Page-level text extractions:
------------------------
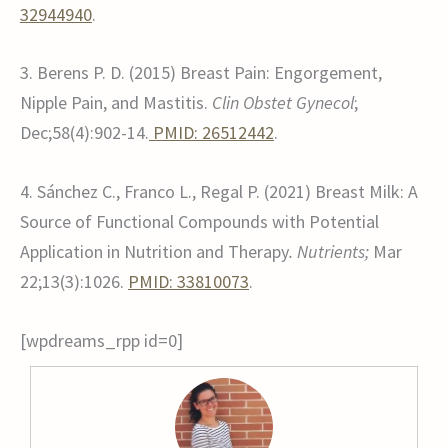
32944940
.
3. Berens P. D. (2015) Breast Pain: Engorgement,
Nipple Pain, and Mastitis.
Clin Obstet Gynecol
;
Dec;58(4):902-14.
PMID: 26512442
.
4. Sánchez C., Franco L., Regal P. (2021) Breast Milk: A
Source of Functional Compounds with Potential
Application in Nutrition and Therapy
. Nutrients;
Mar
22;13(3):1026.
PMID: 33810073
.
[wpdreams_rpp id=0]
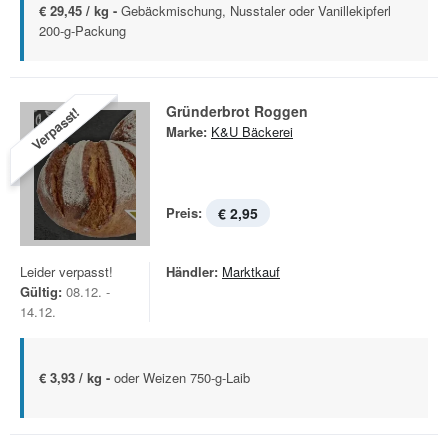
€ 29,45 / kg -
Gebäckmischung, Nusstaler oder Vanillekipferl
200-g-Packung
Gründerbrot Roggen
Verpasst!
Marke:
K&U Bäckerei
Preis:
€ 2,95
Leider verpasst!
Händler:
Marktkauf
Gültig:
08.12. -
14.12.
€ 3,93 / kg -
oder Weizen 750-g-Laib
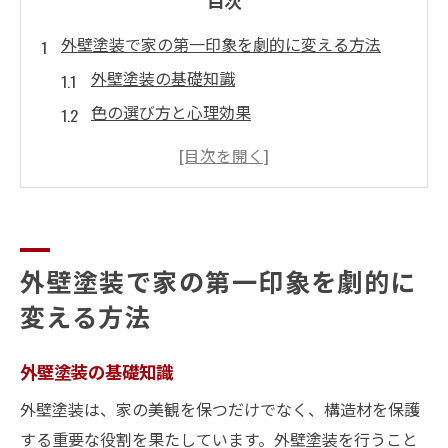
目次
外壁塗装で家の第一印象を劇的に変える方法
外壁塗装の基礎知識
色の選び方と心理効果
異なる塗装テクニックの比較
外壁塗装で家の個性を引き立てる方法
プロの技術で差をつける塗装方法
季節に合わせた塗装のタイミング
外壁塗装で家の第一印象を劇的に
最新の外壁塗装スタイリングアイデアで家をお
変える方法
しゃれに
2023年のトレンドカラー
外壁塗装の基礎知識
モダンデザインとクラシックデザインの融
外壁塗装は、家の美観を保つだけでなく、構造材を保護
合
する重要な役割を果たしています。外壁塗装を行うこと
テクスチャを活かした外壁デザイン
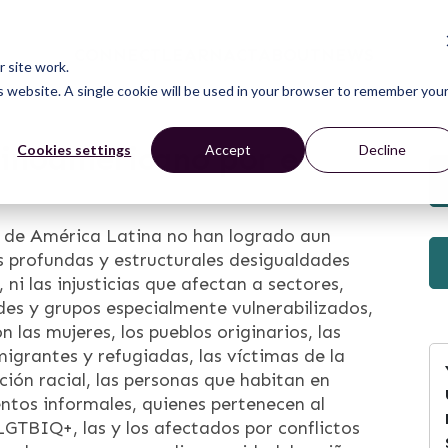
CONNECT
LEARN
ACT
ABOUT
NEWS
 site work.
is website. A single cookie will be used in your browser to remember you
inoamericano por el
Cookies settings
Accept
Decline
s de América Latina no han logrado aun
as profundas y estructurales desigualdades
 ni las injusticias que afectan a sectores,
es y grupos especialmente vulnerabilizados,
n las mujeres, los pueblos originarios, las
igrantes y refugiadas, las víctimas de la
ción racial, las personas que habitan en
tos informales, quienes pertenecen al
LGTBIQ+, las y los afectados por conflictos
------------------------
**ABOUT THIS EXERCISE:** The answer must be the part of the records that opens with the line containing "Application in Nutrition and Therapy" and closes with the line containing "is website. A", reproduced exactly, with no pictures.

**ANSWER TO THIS EXERCISE:**
Application in Nutrition and Therapy
. Nutrients;
Mar
22;13(3):1026.
PMID: 33810073
.
[wpdreams_rpp id=0]
€ 29,45 / kg -
Gebäckmischung, Nusstaler oder Vanillekipferl
200-g-Packung
Gründerbrot Roggen
Verpasst!
Marke:
K&U Bäckerei
Preis:
€ 2,95
Leider verpasst!
Händler:
Marktkauf
Gültig:
08.12. -
14.12.
€ 3,93 / kg -
oder Weizen 750-g-Laib
目次
外壁塗装で家の第一印象を劇的に変える方法
外壁塗装の基礎知識
色の選び方と心理効果
異なる塗装テクニックの比較
外壁塗装で家の個性を引き立てる方法
プロの技術で差をつける塗装方法
季節に合わせた塗装のタイミング
外壁塗装で家の第一印象を劇的に
最新の外壁塗装スタイリングアイデアで家をお
変える方法
しゃれに
2023年のトレンドカラー
外壁塗装の基礎知識
モダンデザインとクラシックデザインの融
外壁塗装は、家の美観を保つだけでなく、構造材を保護
合
する重要な役割を果たしています。外壁塗装を行うこと
テクスチャを活かした外壁デザイン
CONNECT
LEARN
ACT
ABOUT
NEWS
 site work.
is website. A single cookie will be used in your browser to remember you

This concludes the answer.